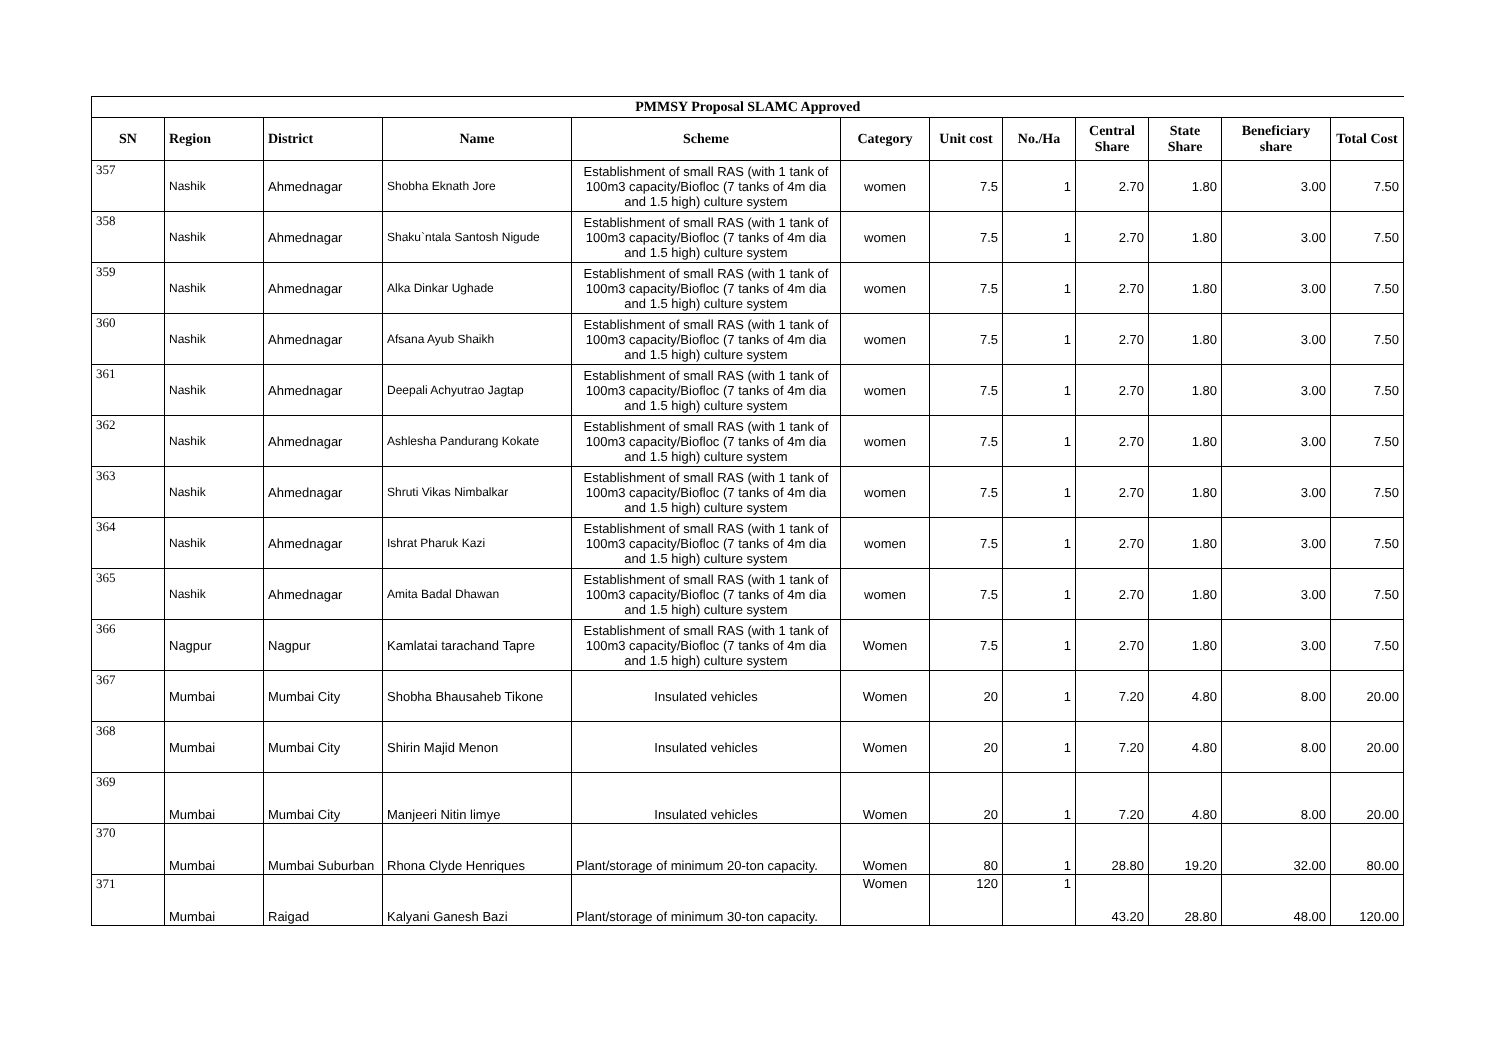| PMMSY Proposal SLAMC Approved | | | | | | | | | | | |
| SN | Region | District | Name | Scheme | Category | Unit cost | No./Ha | Central Share | State Share | Beneficiary share | Total Cost |
| 357 | Nashik | Ahmednagar | Shobha Eknath Jore | Establishment of small RAS (with 1 tank of 100m3 capacity/Biofloc (7 tanks of 4m dia and 1.5 high) culture system | women | 7.5 | 1 | 2.70 | 1.80 | 3.00 | 7.50 |
| 358 | Nashik | Ahmednagar | Shaku`ntala Santosh Nigude | Establishment of small RAS (with 1 tank of 100m3 capacity/Biofloc (7 tanks of 4m dia and 1.5 high) culture system | women | 7.5 | 1 | 2.70 | 1.80 | 3.00 | 7.50 |
| 359 | Nashik | Ahmednagar | Alka Dinkar Ughade | Establishment of small RAS (with 1 tank of 100m3 capacity/Biofloc (7 tanks of 4m dia and 1.5 high) culture system | women | 7.5 | 1 | 2.70 | 1.80 | 3.00 | 7.50 |
| 360 | Nashik | Ahmednagar | Afsana Ayub Shaikh | Establishment of small RAS (with 1 tank of 100m3 capacity/Biofloc (7 tanks of 4m dia and 1.5 high) culture system | women | 7.5 | 1 | 2.70 | 1.80 | 3.00 | 7.50 |
| 361 | Nashik | Ahmednagar | Deepali Achyutrao Jagtap | Establishment of small RAS (with 1 tank of 100m3 capacity/Biofloc (7 tanks of 4m dia and 1.5 high) culture system | women | 7.5 | 1 | 2.70 | 1.80 | 3.00 | 7.50 |
| 362 | Nashik | Ahmednagar | Ashlesha Pandurang Kokate | Establishment of small RAS (with 1 tank of 100m3 capacity/Biofloc (7 tanks of 4m dia and 1.5 high) culture system | women | 7.5 | 1 | 2.70 | 1.80 | 3.00 | 7.50 |
| 363 | Nashik | Ahmednagar | Shruti Vikas Nimbalkar | Establishment of small RAS (with 1 tank of 100m3 capacity/Biofloc (7 tanks of 4m dia and 1.5 high) culture system | women | 7.5 | 1 | 2.70 | 1.80 | 3.00 | 7.50 |
| 364 | Nashik | Ahmednagar | Ishrat Pharuk Kazi | Establishment of small RAS (with 1 tank of 100m3 capacity/Biofloc (7 tanks of 4m dia and 1.5 high) culture system | women | 7.5 | 1 | 2.70 | 1.80 | 3.00 | 7.50 |
| 365 | Nashik | Ahmednagar | Amita Badal Dhawan | Establishment of small RAS (with 1 tank of 100m3 capacity/Biofloc (7 tanks of 4m dia and 1.5 high) culture system | women | 7.5 | 1 | 2.70 | 1.80 | 3.00 | 7.50 |
| 366 | Nagpur | Nagpur | Kamlatai tarachand Tapre | Establishment of small RAS (with 1 tank of 100m3 capacity/Biofloc (7 tanks of 4m dia and 1.5 high) culture system | Women | 7.5 | 1 | 2.70 | 1.80 | 3.00 | 7.50 |
| 367 | Mumbai | Mumbai City | Shobha Bhausaheb Tikone | Insulated vehicles | Women | 20 | 1 | 7.20 | 4.80 | 8.00 | 20.00 |
| 368 | Mumbai | Mumbai City | Shirin Majid Menon | Insulated vehicles | Women | 20 | 1 | 7.20 | 4.80 | 8.00 | 20.00 |
| 369 | Mumbai | Mumbai City | Manjeeri Nitin limye | Insulated vehicles | Women | 20 | 1 | 7.20 | 4.80 | 8.00 | 20.00 |
| 370 | Mumbai | Mumbai Suburban | Rhona Clyde Henriques | Plant/storage of minimum 20-ton capacity. | Women | 80 | 1 | 28.80 | 19.20 | 32.00 | 80.00 |
| 371 | Mumbai | Raigad | Kalyani Ganesh Bazi | Plant/storage of minimum 30-ton capacity. | Women | 120 | 1 | 43.20 | 28.80 | 48.00 | 120.00 |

########

### What you should do:
For this exercise, restate the material exactly and skip every picture.

### Task response:
| PMMSY Proposal SLAMC Approved | | | | | | | | | | | |
| SN | Region | District | Name | Scheme | Category | Unit cost | No./Ha | Central Share | State Share | Beneficiary share | Total Cost |
| 357 | Nashik | Ahmednagar | Shobha Eknath Jore | Establishment of small RAS (with 1 tank of 100m3 capacity/Biofloc (7 tanks of 4m dia and 1.5 high) culture system | women | 7.5 | 1 | 2.70 | 1.80 | 3.00 | 7.50 |
| 358 | Nashik | Ahmednagar | Shaku`ntala Santosh Nigude | Establishment of small RAS (with 1 tank of 100m3 capacity/Biofloc (7 tanks of 4m dia and 1.5 high) culture system | women | 7.5 | 1 | 2.70 | 1.80 | 3.00 | 7.50 |
| 359 | Nashik | Ahmednagar | Alka Dinkar Ughade | Establishment of small RAS (with 1 tank of 100m3 capacity/Biofloc (7 tanks of 4m dia and 1.5 high) culture system | women | 7.5 | 1 | 2.70 | 1.80 | 3.00 | 7.50 |
| 360 | Nashik | Ahmednagar | Afsana Ayub Shaikh | Establishment of small RAS (with 1 tank of 100m3 capacity/Biofloc (7 tanks of 4m dia and 1.5 high) culture system | women | 7.5 | 1 | 2.70 | 1.80 | 3.00 | 7.50 |
| 361 | Nashik | Ahmednagar | Deepali Achyutrao Jagtap | Establishment of small RAS (with 1 tank of 100m3 capacity/Biofloc (7 tanks of 4m dia and 1.5 high) culture system | women | 7.5 | 1 | 2.70 | 1.80 | 3.00 | 7.50 |
| 362 | Nashik | Ahmednagar | Ashlesha Pandurang Kokate | Establishment of small RAS (with 1 tank of 100m3 capacity/Biofloc (7 tanks of 4m dia and 1.5 high) culture system | women | 7.5 | 1 | 2.70 | 1.80 | 3.00 | 7.50 |
| 363 | Nashik | Ahmednagar | Shruti Vikas Nimbalkar | Establishment of small RAS (with 1 tank of 100m3 capacity/Biofloc (7 tanks of 4m dia and 1.5 high) culture system | women | 7.5 | 1 | 2.70 | 1.80 | 3.00 | 7.50 |
| 364 | Nashik | Ahmednagar | Ishrat Pharuk Kazi | Establishment of small RAS (with 1 tank of 100m3 capacity/Biofloc (7 tanks of 4m dia and 1.5 high) culture system | women | 7.5 | 1 | 2.70 | 1.80 | 3.00 | 7.50 |
| 365 | Nashik | Ahmednagar | Amita Badal Dhawan | Establishment of small RAS (with 1 tank of 100m3 capacity/Biofloc (7 tanks of 4m dia and 1.5 high) culture system | women | 7.5 | 1 | 2.70 | 1.80 | 3.00 | 7.50 |
| 366 | Nagpur | Nagpur | Kamlatai tarachand Tapre | Establishment of small RAS (with 1 tank of 100m3 capacity/Biofloc (7 tanks of 4m dia and 1.5 high) culture system | Women | 7.5 | 1 | 2.70 | 1.80 | 3.00 | 7.50 |
| 367 | Mumbai | Mumbai City | Shobha Bhausaheb Tikone | Insulated vehicles | Women | 20 | 1 | 7.20 | 4.80 | 8.00 | 20.00 |
| 368 | Mumbai | Mumbai City | Shirin Majid Menon | Insulated vehicles | Women | 20 | 1 | 7.20 | 4.80 | 8.00 | 20.00 |
| 369 | Mumbai | Mumbai City | Manjeeri Nitin limye | Insulated vehicles | Women | 20 | 1 | 7.20 | 4.80 | 8.00 | 20.00 |
| 370 | Mumbai | Mumbai Suburban | Rhona Clyde Henriques | Plant/storage of minimum 20-ton capacity. | Women | 80 | 1 | 28.80 | 19.20 | 32.00 | 80.00 |
| 371 | Mumbai | Raigad | Kalyani Ganesh Bazi | Plant/storage of minimum 30-ton capacity. | Women | 120 | 1 | 43.20 | 28.80 | 48.00 | 120.00 |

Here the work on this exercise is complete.